◆ What the exercise asks: Reproduce every line in the records below without changing anything.

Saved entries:
▬▬▬▬▬▬▬▬▬▬

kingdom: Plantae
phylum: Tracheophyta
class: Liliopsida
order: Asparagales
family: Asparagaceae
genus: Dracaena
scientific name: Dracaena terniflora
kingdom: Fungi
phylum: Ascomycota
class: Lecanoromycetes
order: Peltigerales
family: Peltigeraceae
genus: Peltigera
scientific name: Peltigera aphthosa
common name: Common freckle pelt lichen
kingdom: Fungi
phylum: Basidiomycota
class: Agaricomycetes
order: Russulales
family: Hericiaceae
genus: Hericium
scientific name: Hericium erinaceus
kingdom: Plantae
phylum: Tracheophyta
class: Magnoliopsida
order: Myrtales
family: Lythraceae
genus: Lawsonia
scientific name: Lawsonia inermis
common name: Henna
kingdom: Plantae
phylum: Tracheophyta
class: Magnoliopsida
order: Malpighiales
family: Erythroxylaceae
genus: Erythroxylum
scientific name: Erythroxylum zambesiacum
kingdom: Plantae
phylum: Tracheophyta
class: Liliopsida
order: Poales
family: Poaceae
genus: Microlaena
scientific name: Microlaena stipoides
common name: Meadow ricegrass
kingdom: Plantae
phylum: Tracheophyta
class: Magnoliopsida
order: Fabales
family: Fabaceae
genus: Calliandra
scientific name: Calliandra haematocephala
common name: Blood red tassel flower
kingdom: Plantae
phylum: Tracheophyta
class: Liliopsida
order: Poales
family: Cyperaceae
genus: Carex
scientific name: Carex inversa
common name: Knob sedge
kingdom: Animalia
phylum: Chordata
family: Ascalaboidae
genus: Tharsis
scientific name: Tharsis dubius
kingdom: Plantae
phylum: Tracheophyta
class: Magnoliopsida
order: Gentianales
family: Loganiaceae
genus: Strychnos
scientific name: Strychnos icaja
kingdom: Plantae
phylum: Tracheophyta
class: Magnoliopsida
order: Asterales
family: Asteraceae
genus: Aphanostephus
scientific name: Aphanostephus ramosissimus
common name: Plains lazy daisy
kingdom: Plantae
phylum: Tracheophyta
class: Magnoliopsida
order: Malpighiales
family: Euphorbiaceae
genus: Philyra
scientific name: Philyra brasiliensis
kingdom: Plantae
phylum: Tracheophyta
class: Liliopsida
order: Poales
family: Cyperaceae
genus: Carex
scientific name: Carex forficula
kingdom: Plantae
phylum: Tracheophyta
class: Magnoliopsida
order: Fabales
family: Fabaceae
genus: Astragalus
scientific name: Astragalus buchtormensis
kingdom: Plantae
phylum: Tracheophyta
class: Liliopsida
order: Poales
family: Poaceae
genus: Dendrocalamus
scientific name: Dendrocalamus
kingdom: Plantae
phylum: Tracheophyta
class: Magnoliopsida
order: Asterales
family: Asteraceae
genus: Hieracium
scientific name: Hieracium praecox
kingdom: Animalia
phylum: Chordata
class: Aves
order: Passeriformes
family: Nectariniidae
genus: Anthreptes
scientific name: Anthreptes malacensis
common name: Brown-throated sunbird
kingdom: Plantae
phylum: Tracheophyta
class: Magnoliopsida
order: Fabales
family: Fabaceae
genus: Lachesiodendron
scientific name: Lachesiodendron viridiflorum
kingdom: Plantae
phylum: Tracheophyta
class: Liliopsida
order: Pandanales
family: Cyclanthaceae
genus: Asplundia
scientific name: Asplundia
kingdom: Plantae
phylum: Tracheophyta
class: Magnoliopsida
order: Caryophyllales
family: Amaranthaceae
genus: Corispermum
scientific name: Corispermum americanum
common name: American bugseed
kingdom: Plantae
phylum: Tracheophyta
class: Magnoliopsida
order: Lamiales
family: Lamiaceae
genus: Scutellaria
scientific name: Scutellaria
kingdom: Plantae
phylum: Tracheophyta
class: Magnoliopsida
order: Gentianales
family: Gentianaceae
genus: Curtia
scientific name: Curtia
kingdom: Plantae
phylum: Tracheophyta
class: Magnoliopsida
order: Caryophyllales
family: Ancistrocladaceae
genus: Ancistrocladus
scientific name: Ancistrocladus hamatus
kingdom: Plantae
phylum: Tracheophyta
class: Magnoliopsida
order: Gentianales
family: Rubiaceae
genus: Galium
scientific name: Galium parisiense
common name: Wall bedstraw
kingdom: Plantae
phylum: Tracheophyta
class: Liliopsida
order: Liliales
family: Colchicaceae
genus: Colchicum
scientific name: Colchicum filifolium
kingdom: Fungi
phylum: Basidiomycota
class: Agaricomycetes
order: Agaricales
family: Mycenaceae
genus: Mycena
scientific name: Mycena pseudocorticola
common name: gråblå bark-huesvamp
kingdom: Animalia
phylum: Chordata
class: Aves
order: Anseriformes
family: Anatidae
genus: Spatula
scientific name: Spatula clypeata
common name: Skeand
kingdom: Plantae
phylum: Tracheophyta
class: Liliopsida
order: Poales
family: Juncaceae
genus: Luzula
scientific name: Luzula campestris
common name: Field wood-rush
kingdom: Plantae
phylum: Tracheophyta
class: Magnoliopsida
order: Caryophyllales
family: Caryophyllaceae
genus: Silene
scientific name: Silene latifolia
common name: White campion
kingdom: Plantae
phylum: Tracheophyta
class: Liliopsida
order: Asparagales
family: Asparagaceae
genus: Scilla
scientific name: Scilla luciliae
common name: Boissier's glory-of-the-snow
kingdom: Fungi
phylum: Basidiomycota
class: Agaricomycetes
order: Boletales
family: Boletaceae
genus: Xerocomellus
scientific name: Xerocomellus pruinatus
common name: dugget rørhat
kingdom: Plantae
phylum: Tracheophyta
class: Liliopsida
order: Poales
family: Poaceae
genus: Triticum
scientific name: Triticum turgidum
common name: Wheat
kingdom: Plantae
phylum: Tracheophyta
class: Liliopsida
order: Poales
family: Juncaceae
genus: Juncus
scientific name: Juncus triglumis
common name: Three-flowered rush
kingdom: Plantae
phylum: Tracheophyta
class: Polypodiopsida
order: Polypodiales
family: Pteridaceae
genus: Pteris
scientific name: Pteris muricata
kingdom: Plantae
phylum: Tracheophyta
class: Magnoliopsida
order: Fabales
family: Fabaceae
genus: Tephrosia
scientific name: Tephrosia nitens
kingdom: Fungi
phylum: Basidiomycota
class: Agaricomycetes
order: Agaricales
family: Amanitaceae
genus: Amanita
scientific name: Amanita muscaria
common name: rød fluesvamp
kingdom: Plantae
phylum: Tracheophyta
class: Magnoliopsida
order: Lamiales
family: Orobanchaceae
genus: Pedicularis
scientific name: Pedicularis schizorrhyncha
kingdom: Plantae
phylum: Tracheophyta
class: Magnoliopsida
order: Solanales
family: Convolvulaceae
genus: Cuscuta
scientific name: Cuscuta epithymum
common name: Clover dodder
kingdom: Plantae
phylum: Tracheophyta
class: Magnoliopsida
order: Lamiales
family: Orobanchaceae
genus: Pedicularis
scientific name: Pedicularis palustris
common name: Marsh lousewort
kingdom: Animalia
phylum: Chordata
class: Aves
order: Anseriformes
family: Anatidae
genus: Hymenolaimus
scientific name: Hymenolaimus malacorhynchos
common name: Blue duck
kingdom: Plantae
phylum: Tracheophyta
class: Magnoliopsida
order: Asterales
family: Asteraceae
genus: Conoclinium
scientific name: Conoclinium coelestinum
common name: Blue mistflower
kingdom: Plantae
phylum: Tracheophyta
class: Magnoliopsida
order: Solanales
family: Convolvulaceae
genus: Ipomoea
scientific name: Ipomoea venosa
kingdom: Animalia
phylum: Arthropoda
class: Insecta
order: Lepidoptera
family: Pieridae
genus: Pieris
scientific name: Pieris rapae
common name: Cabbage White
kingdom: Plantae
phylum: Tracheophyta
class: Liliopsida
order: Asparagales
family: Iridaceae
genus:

▬▬▬▬▬▬▬▬▬▬

◆ Response below:
kingdom: Plantae
phylum: Tracheophyta
class: Liliopsida
order: Asparagales
family: Asparagaceae
genus: Dracaena
scientific name: Dracaena terniflora
kingdom: Fungi
phylum: Ascomycota
class: Lecanoromycetes
order: Peltigerales
family: Peltigeraceae
genus: Peltigera
scientific name: Peltigera aphthosa
common name: Common freckle pelt lichen
kingdom: Fungi
phylum: Basidiomycota
class: Agaricomycetes
order: Russulales
family: Hericiaceae
genus: Hericium
scientific name: Hericium erinaceus
kingdom: Plantae
phylum: Tracheophyta
class: Magnoliopsida
order: Myrtales
family: Lythraceae
genus: Lawsonia
scientific name: Lawsonia inermis
common name: Henna
kingdom: Plantae
phylum: Tracheophyta
class: Magnoliopsida
order: Malpighiales
family: Erythroxylaceae
genus: Erythroxylum
scientific name: Erythroxylum zambesiacum
kingdom: Plantae
phylum: Tracheophyta
class: Liliopsida
order: Poales
family: Poaceae
genus: Microlaena
scientific name: Microlaena stipoides
common name: Meadow ricegrass
kingdom: Plantae
phylum: Tracheophyta
class: Magnoliopsida
order: Fabales
family: Fabaceae
genus: Calliandra
scientific name: Calliandra haematocephala
common name: Blood red tassel flower
kingdom: Plantae
phylum: Tracheophyta
class: Liliopsida
order: Poales
family: Cyperaceae
genus: Carex
scientific name: Carex inversa
common name: Knob sedge
kingdom: Animalia
phylum: Chordata
family: Ascalaboidae
genus: Tharsis
scientific name: Tharsis dubius
kingdom: Plantae
phylum: Tracheophyta
class: Magnoliopsida
order: Gentianales
family: Loganiaceae
genus: Strychnos
scientific name: Strychnos icaja
kingdom: Plantae
phylum: Tracheophyta
class: Magnoliopsida
order: Asterales
family: Asteraceae
genus: Aphanostephus
scientific name: Aphanostephus ramosissimus
common name: Plains lazy daisy
kingdom: Plantae
phylum: Tracheophyta
class: Magnoliopsida
order: Malpighiales
family: Euphorbiaceae
genus: Philyra
scientific name: Philyra brasiliensis
kingdom: Plantae
phylum: Tracheophyta
class: Liliopsida
order: Poales
family: Cyperaceae
genus: Carex
scientific name: Carex forficula
kingdom: Plantae
phylum: Tracheophyta
class: Magnoliopsida
order: Fabales
family: Fabaceae
genus: Astragalus
scientific name: Astragalus buchtormensis
kingdom: Plantae
phylum: Tracheophyta
class: Liliopsida
order: Poales
family: Poaceae
genus: Dendrocalamus
scientific name: Dendrocalamus
kingdom: Plantae
phylum: Tracheophyta
class: Magnoliopsida
order: Asterales
family: Asteraceae
genus: Hieracium
scientific name: Hieracium praecox
kingdom: Animalia
phylum: Chordata
class: Aves
order: Passeriformes
family: Nectariniidae
genus: Anthreptes
scientific name: Anthreptes malacensis
common name: Brown-throated sunbird
kingdom: Plantae
phylum: Tracheophyta
class: Magnoliopsida
order: Fabales
family: Fabaceae
genus: Lachesiodendron
scientific name: Lachesiodendron viridiflorum
kingdom: Plantae
phylum: Tracheophyta
class: Liliopsida
order: Pandanales
family: Cyclanthaceae
genus: Asplundia
scientific name: Asplundia
kingdom: Plantae
phylum: Tracheophyta
class: Magnoliopsida
order: Caryophyllales
family: Amaranthaceae
genus: Corispermum
scientific name: Corispermum americanum
common name: American bugseed
kingdom: Plantae
phylum: Tracheophyta
class: Magnoliopsida
order: Lamiales
family: Lamiaceae
genus: Scutellaria
scientific name: Scutellaria
kingdom: Plantae
phylum: Tracheophyta
class: Magnoliopsida
order: Gentianales
family: Gentianaceae
genus: Curtia
scientific name: Curtia
kingdom: Plantae
phylum: Tracheophyta
class: Magnoliopsida
order: Caryophyllales
family: Ancistrocladaceae
genus: Ancistrocladus
scientific name: Ancistrocladus hamatus
kingdom: Plantae
phylum: Tracheophyta
class: Magnoliopsida
order: Gentianales
family: Rubiaceae
genus: Galium
scientific name: Galium parisiense
common name: Wall bedstraw
kingdom: Plantae
phylum: Tracheophyta
class: Liliopsida
order: Liliales
family: Colchicaceae
genus: Colchicum
scientific name: Colchicum filifolium
kingdom: Fungi
phylum: Basidiomycota
class: Agaricomycetes
order: Agaricales
family: Mycenaceae
genus: Mycena
scientific name: Mycena pseudocorticola
common name: gråblå bark-huesvamp
kingdom: Animalia
phylum: Chordata
class: Aves
order: Anseriformes
family: Anatidae
genus: Spatula
scientific name: Spatula clypeata
common name: Skeand
kingdom: Plantae
phylum: Tracheophyta
class: Liliopsida
order: Poales
family: Juncaceae
genus: Luzula
scientific name: Luzula campestris
common name: Field wood-rush
kingdom: Plantae
phylum: Tracheophyta
class: Magnoliopsida
order: Caryophyllales
family: Caryophyllaceae
genus: Silene
scientific name: Silene latifolia
common name: White campion
kingdom: Plantae
phylum: Tracheophyta
class: Liliopsida
order: Asparagales
family: Asparagaceae
genus: Scilla
scientific name: Scilla luciliae
common name: Boissier's glory-of-the-snow
kingdom: Fungi
phylum: Basidiomycota
class: Agaricomycetes
order: Boletales
family: Boletaceae
genus: Xerocomellus
scientific name: Xerocomellus pruinatus
common name: dugget rørhat
kingdom: Plantae
phylum: Tracheophyta
class: Liliopsida
order: Poales
family: Poaceae
genus: Triticum
scientific name: Triticum turgidum
common name: Wheat
kingdom: Plantae
phylum: Tracheophyta
class: Liliopsida
order: Poales
family: Juncaceae
genus: Juncus
scientific name: Juncus triglumis
common name: Three-flowered rush
kingdom: Plantae
phylum: Tracheophyta
class: Polypodiopsida
order: Polypodiales
family: Pteridaceae
genus: Pteris
scientific name: Pteris muricata
kingdom: Plantae
phylum: Tracheophyta
class: Magnoliopsida
order: Fabales
family: Fabaceae
genus: Tephrosia
scientific name: Tephrosia nitens
kingdom: Fungi
phylum: Basidiomycota
class: Agaricomycetes
order: Agaricales
family: Amanitaceae
genus: Amanita
scientific name: Amanita muscaria
common name: rød fluesvamp
kingdom: Plantae
phylum: Tracheophyta
class: Magnoliopsida
order: Lamiales
family: Orobanchaceae
genus: Pedicularis
scientific name: Pedicularis schizorrhyncha
kingdom: Plantae
phylum: Tracheophyta
class: Magnoliopsida
order: Solanales
family: Convolvulaceae
genus: Cuscuta
scientific name: Cuscuta epithymum
common name: Clover dodder
kingdom: Plantae
phylum: Tracheophyta
class: Magnoliopsida
order: Lamiales
family: Orobanchaceae
genus: Pedicularis
scientific name: Pedicularis palustris
common name: Marsh lousewort
kingdom: Animalia
phylum: Chordata
class: Aves
order: Anseriformes
family: Anatidae
genus: Hymenolaimus
scientific name: Hymenolaimus malacorhynchos
common name: Blue duck
kingdom: Plantae
phylum: Tracheophyta
class: Magnoliopsida
order: Asterales
family: Asteraceae
genus: Conoclinium
scientific name: Conoclinium coelestinum
common name: Blue mistflower
kingdom: Plantae
phylum: Tracheophyta
class: Magnoliopsida
order: Solanales
family: Convolvulaceae
genus: Ipomoea
scientific name: Ipomoea venosa
kingdom: Animalia
phylum: Arthropoda
class: Insecta
order: Lepidoptera
family: Pieridae
genus: Pieris
scientific name: Pieris rapae
common name: Cabbage White
kingdom: Plantae
phylum: Tracheophyta
class: Liliopsida
order: Asparagales
family: Iridaceae
genus:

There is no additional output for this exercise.